→ **Task brief**
What is needed is a word-for-word copy of the listing below, without pictures.

Data for review START

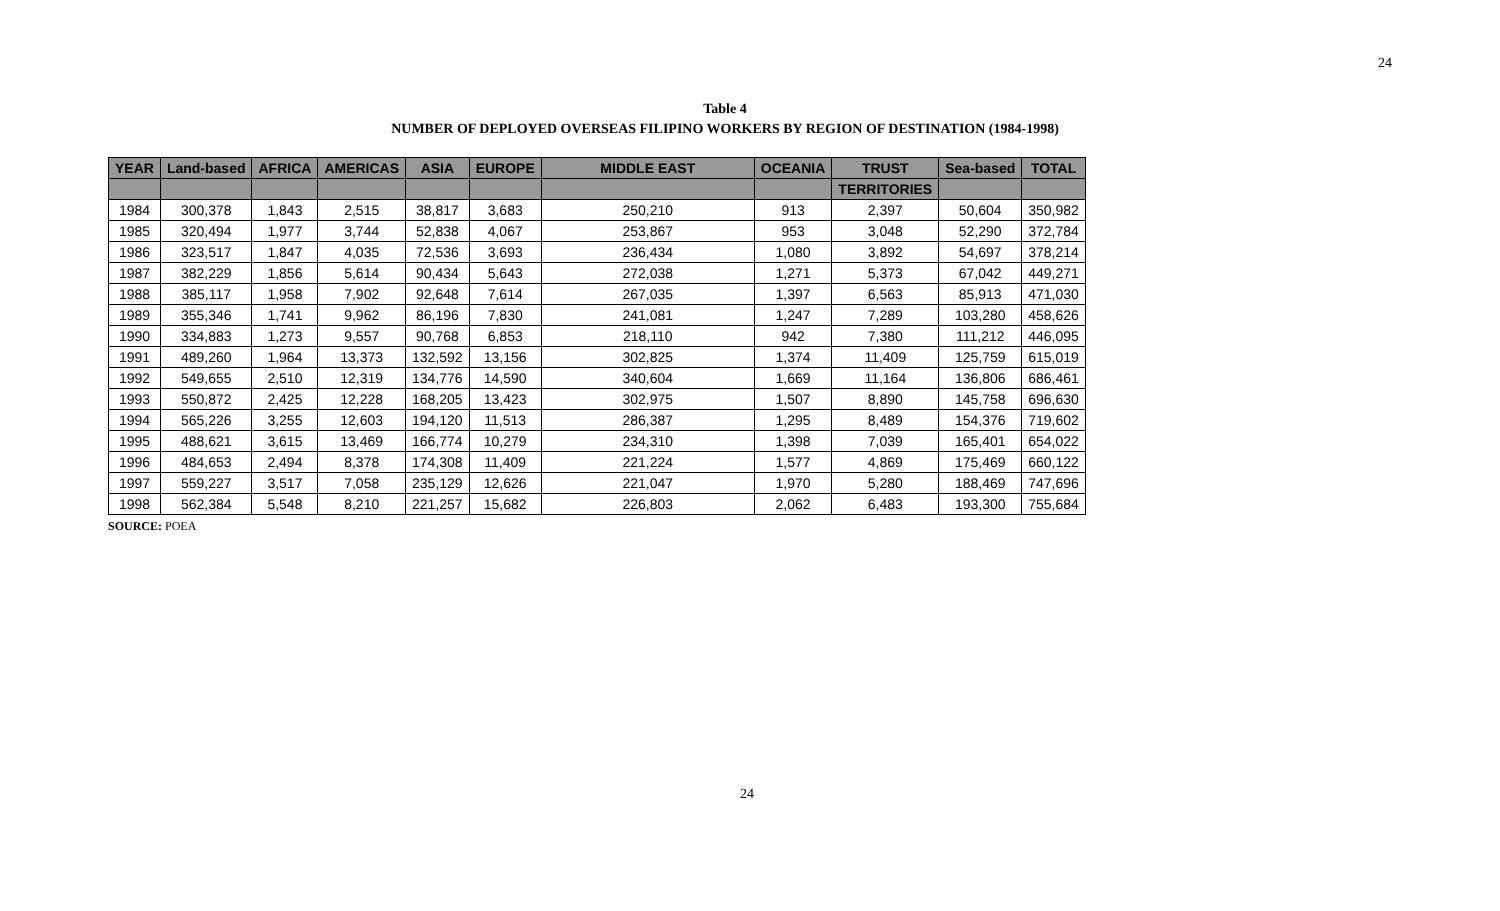24
Table 4
NUMBER OF DEPLOYED OVERSEAS FILIPINO WORKERS BY REGION OF DESTINATION (1984-1998)
| YEAR | Land-based | AFRICA | AMERICAS | ASIA | EUROPE | MIDDLE EAST | OCEANIA | TRUST | Sea-based | TOTAL |
| --- | --- | --- | --- | --- | --- | --- | --- | --- | --- | --- |
| | | | | | | | | TERRITORIES | | |
| 1984 | 300,378 | 1,843 | 2,515 | 38,817 | 3,683 | 250,210 | 913 | 2,397 | 50,604 | 350,982 |
| 1985 | 320,494 | 1,977 | 3,744 | 52,838 | 4,067 | 253,867 | 953 | 3,048 | 52,290 | 372,784 |
| 1986 | 323,517 | 1,847 | 4,035 | 72,536 | 3,693 | 236,434 | 1,080 | 3,892 | 54,697 | 378,214 |
| 1987 | 382,229 | 1,856 | 5,614 | 90,434 | 5,643 | 272,038 | 1,271 | 5,373 | 67,042 | 449,271 |
| 1988 | 385,117 | 1,958 | 7,902 | 92,648 | 7,614 | 267,035 | 1,397 | 6,563 | 85,913 | 471,030 |
| 1989 | 355,346 | 1,741 | 9,962 | 86,196 | 7,830 | 241,081 | 1,247 | 7,289 | 103,280 | 458,626 |
| 1990 | 334,883 | 1,273 | 9,557 | 90,768 | 6,853 | 218,110 | 942 | 7,380 | 111,212 | 446,095 |
| 1991 | 489,260 | 1,964 | 13,373 | 132,592 | 13,156 | 302,825 | 1,374 | 11,409 | 125,759 | 615,019 |
| 1992 | 549,655 | 2,510 | 12,319 | 134,776 | 14,590 | 340,604 | 1,669 | 11,164 | 136,806 | 686,461 |
| 1993 | 550,872 | 2,425 | 12,228 | 168,205 | 13,423 | 302,975 | 1,507 | 8,890 | 145,758 | 696,630 |
| 1994 | 565,226 | 3,255 | 12,603 | 194,120 | 11,513 | 286,387 | 1,295 | 8,489 | 154,376 | 719,602 |
| 1995 | 488,621 | 3,615 | 13,469 | 166,774 | 10,279 | 234,310 | 1,398 | 7,039 | 165,401 | 654,022 |
| 1996 | 484,653 | 2,494 | 8,378 | 174,308 | 11,409 | 221,224 | 1,577 | 4,869 | 175,469 | 660,122 |
| 1997 | 559,227 | 3,517 | 7,058 | 235,129 | 12,626 | 221,047 | 1,970 | 5,280 | 188,469 | 747,696 |
| 1998 | 562,384 | 5,548 | 8,210 | 221,257 | 15,682 | 226,803 | 2,062 | 6,483 | 193,300 | 755,684 |
SOURCE: POEA
24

Data for review END

→ **Expected output**
24
Table 4
NUMBER OF DEPLOYED OVERSEAS FILIPINO WORKERS BY REGION OF DESTINATION (1984-1998)
| YEAR | Land-based | AFRICA | AMERICAS | ASIA | EUROPE | MIDDLE EAST | OCEANIA | TRUST | Sea-based | TOTAL |
| --- | --- | --- | --- | --- | --- | --- | --- | --- | --- | --- |
| | | | | | | | | TERRITORIES | | |
| 1984 | 300,378 | 1,843 | 2,515 | 38,817 | 3,683 | 250,210 | 913 | 2,397 | 50,604 | 350,982 |
| 1985 | 320,494 | 1,977 | 3,744 | 52,838 | 4,067 | 253,867 | 953 | 3,048 | 52,290 | 372,784 |
| 1986 | 323,517 | 1,847 | 4,035 | 72,536 | 3,693 | 236,434 | 1,080 | 3,892 | 54,697 | 378,214 |
| 1987 | 382,229 | 1,856 | 5,614 | 90,434 | 5,643 | 272,038 | 1,271 | 5,373 | 67,042 | 449,271 |
| 1988 | 385,117 | 1,958 | 7,902 | 92,648 | 7,614 | 267,035 | 1,397 | 6,563 | 85,913 | 471,030 |
| 1989 | 355,346 | 1,741 | 9,962 | 86,196 | 7,830 | 241,081 | 1,247 | 7,289 | 103,280 | 458,626 |
| 1990 | 334,883 | 1,273 | 9,557 | 90,768 | 6,853 | 218,110 | 942 | 7,380 | 111,212 | 446,095 |
| 1991 | 489,260 | 1,964 | 13,373 | 132,592 | 13,156 | 302,825 | 1,374 | 11,409 | 125,759 | 615,019 |
| 1992 | 549,655 | 2,510 | 12,319 | 134,776 | 14,590 | 340,604 | 1,669 | 11,164 | 136,806 | 686,461 |
| 1993 | 550,872 | 2,425 | 12,228 | 168,205 | 13,423 | 302,975 | 1,507 | 8,890 | 145,758 | 696,630 |
| 1994 | 565,226 | 3,255 | 12,603 | 194,120 | 11,513 | 286,387 | 1,295 | 8,489 | 154,376 | 719,602 |
| 1995 | 488,621 | 3,615 | 13,469 | 166,774 | 10,279 | 234,310 | 1,398 | 7,039 | 165,401 | 654,022 |
| 1996 | 484,653 | 2,494 | 8,378 | 174,308 | 11,409 | 221,224 | 1,577 | 4,869 | 175,469 | 660,122 |
| 1997 | 559,227 | 3,517 | 7,058 | 235,129 | 12,626 | 221,047 | 1,970 | 5,280 | 188,469 | 747,696 |
| 1998 | 562,384 | 5,548 | 8,210 | 221,257 | 15,682 | 226,803 | 2,062 | 6,483 | 193,300 | 755,684 |
SOURCE: POEA
24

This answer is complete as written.